À la suite de l'affaire Harvey Weinstein, la libération de la parole a été un moment exceptionnel dans la lutte pour les droits des femmes. Enfin la société prenait conscience de l'ampleur et de la gravité du harcèlement et plus généralement des violences fondées sur le genre. Pour cette année 2019, j'espère que ce même mouvement salvateur fera sauter le verrou d'un autre tabou de nos sociétés, celui des mutilations sexuelles féminines. Alors que je travaille sur ce dossier depuis des années au sein du Parlement européen, je reste toujours abasourdie par les nombres: plus de deux cents millions de femmes vivent aujourd'hui mutilées et elles seront bientôt rejointes par des millions d'autres.
Six filles sont excisées chaque minute dans le monde.
Ces mutilations sont infligées aux filles, parfois très jeunes, dans une trentaine de pays dont la majorité des victimes vivent en Afrique et au Moyen-Orient. Mais l'Europe est loin d'être un continent sûr pour celles originaires de pays à risque. J'ai entendu des dizaines de témoignages de petites filles françaises pensant partir en vacances retrouver leurs familles en Égypte, au Mali ou en Guinée. Elles pensaient profiter de la mer, du soleil et d'une nature luxuriante, elles subiront une excision, une clitoridectomie ou une infibulation à vif et par l'usage de la force. Les vacances idylliques ont tourné au cauchemar et si elles survivent à cette barbarie qui provoque hémorragies et infections, elles en subiront les conséquences physiques, psychologiques et émotionnelles leur vie durant.
Bien sûr les législateurs n'ont pas attendu 2019 pour punir de telles pratiques criminelles par la loi.
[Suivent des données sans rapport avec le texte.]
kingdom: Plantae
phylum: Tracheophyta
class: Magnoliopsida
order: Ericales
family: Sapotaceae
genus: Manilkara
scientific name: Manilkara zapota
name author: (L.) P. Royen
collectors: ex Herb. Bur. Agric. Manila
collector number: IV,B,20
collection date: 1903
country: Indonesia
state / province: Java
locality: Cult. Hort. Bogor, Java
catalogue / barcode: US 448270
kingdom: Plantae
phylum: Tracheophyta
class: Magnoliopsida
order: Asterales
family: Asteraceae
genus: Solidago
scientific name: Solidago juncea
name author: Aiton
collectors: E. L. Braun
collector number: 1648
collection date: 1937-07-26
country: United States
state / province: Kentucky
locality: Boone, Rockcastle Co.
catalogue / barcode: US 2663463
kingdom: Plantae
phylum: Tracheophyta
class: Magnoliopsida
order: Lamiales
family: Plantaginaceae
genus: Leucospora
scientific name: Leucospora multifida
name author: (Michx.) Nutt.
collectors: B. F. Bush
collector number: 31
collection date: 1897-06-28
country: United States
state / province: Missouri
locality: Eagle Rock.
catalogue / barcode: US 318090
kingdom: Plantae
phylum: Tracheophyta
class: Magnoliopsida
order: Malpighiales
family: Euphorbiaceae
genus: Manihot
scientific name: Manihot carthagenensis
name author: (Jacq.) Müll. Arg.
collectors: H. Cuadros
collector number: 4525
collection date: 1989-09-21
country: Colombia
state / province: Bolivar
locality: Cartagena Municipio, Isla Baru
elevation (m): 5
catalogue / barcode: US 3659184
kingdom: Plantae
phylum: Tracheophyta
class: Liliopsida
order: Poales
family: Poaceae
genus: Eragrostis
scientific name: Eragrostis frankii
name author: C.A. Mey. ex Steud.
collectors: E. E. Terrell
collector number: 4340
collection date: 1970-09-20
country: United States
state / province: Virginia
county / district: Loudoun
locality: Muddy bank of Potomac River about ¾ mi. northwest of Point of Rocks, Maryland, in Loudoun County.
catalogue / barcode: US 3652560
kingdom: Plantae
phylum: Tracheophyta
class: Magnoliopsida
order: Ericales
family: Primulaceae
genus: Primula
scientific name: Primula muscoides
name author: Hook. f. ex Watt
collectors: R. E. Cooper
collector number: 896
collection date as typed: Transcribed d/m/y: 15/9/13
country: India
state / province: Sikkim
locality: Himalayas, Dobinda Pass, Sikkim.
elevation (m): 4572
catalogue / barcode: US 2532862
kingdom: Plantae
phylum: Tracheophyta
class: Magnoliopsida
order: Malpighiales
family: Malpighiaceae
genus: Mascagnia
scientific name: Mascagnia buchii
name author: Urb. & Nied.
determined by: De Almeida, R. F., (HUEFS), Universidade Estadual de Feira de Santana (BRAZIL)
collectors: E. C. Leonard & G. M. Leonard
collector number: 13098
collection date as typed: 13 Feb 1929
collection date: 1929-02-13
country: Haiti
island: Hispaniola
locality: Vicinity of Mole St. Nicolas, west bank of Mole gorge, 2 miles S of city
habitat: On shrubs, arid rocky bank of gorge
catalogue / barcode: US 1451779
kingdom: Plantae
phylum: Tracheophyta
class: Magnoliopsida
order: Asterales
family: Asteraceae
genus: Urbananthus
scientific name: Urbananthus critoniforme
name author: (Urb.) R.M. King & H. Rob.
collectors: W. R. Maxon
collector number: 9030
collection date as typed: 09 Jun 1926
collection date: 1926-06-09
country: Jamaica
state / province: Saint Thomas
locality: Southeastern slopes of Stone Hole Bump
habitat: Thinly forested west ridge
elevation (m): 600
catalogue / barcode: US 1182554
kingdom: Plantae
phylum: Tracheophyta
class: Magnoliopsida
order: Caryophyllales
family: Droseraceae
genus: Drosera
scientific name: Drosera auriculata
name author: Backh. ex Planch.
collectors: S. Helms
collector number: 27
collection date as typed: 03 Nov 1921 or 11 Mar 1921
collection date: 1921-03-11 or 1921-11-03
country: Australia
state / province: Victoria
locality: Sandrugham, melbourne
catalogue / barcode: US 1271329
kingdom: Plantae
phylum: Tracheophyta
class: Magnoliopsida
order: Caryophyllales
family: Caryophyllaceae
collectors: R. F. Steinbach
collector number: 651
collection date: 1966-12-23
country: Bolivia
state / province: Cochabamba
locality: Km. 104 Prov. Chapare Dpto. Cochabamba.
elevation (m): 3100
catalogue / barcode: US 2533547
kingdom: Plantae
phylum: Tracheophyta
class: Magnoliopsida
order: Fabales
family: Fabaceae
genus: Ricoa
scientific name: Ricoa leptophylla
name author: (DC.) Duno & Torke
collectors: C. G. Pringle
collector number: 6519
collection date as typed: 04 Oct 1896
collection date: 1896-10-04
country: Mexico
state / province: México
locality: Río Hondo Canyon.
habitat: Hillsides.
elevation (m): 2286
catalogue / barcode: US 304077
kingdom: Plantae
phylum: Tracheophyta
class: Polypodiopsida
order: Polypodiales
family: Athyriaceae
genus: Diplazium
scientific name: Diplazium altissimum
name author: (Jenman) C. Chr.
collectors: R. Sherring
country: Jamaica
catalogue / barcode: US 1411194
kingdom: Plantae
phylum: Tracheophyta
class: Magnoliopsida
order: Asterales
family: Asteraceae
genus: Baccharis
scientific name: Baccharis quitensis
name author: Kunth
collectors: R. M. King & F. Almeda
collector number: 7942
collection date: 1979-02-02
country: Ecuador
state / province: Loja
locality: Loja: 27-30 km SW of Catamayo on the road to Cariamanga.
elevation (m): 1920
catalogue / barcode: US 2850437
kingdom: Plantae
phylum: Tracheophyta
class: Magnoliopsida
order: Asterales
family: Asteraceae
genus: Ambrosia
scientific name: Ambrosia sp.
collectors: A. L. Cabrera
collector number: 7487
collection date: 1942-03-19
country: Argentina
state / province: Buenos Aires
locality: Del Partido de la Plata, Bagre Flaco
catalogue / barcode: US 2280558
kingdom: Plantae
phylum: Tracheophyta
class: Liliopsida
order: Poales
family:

En France, l'auteur d'une mutilation s'expose à 10 ans d'emprisonnement et 150.000 euros d'amende. Mais de deux choses l'une: non seulement l'application de ces lois et les poursuites en justice sont très difficiles, mais elles n'ont pas permis de stopper ces pratiques barbares. Car même le meilleur cadre législatif ne suffit pas à changer les mentalités et les injonctions autour de pratiques millénaires. Les femmes mutilées excisent elle-mêmes des filles car la tradition passe avant l'intégrité physique.
Personne ne peut se targuer d'avoir la solution, mais parmi l'ensemble des projets menés par la société civile et les législateurs, j'ai foi en l'éducation des filles dans les communautés touchées; l'UNICEF ayant prouvé que la baisse des mutilations sexuelles était proportionnelle au niveau de scolarisation des mères.
En cette journée internationale de tolérance zéro à l'encontre des mutilations sexuelles féminines, je nous appelle à ne pas détourner le regard d'actes de torture pratiquées tous les jours sur des filles de plus en plus jeunes. Endiguer un tel phénomène est un travail de longue haleine qui nous incombe à tous, que nous soyons députés européens, élus nationaux ou membres de la société civile. Tout comme ce qui s'est déroulé en 2017 avec les violences faites aux femmes qui ont fait la une des journaux, je souhaite que les mutilations sexuelles féminines ne soient plus de l'ordre de la sphère privée et des familles. Il faut les rendre publiques.